* Data to use:
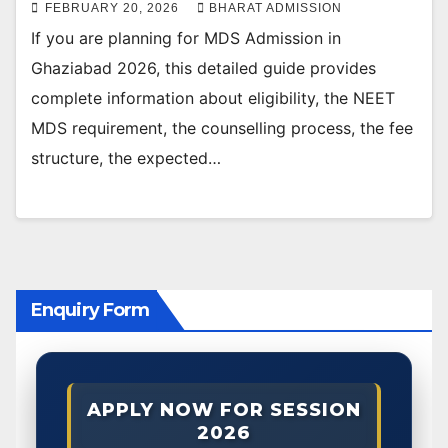
FEBRUARY 20, 2026
BHARAT ADMISSION
If you are planning for MDS Admission in
Ghaziabad 2026, this detailed guide provides
complete information about eligibility, the NEET
MDS requirement, the counselling process, the fee
structure, the expected…
Enquiry Form
APPLY NOW FOR SESSION
2026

* Assignment:
Your answer must be an exact transcription of the records above, minus the pictures.

* Reply to the task:
FEBRUARY 20, 2026
BHARAT ADMISSION
If you are planning for MDS Admission in
Ghaziabad 2026, this detailed guide provides
complete information about eligibility, the NEET
MDS requirement, the counselling process, the fee
structure, the expected…
Enquiry Form
APPLY NOW FOR SESSION
2026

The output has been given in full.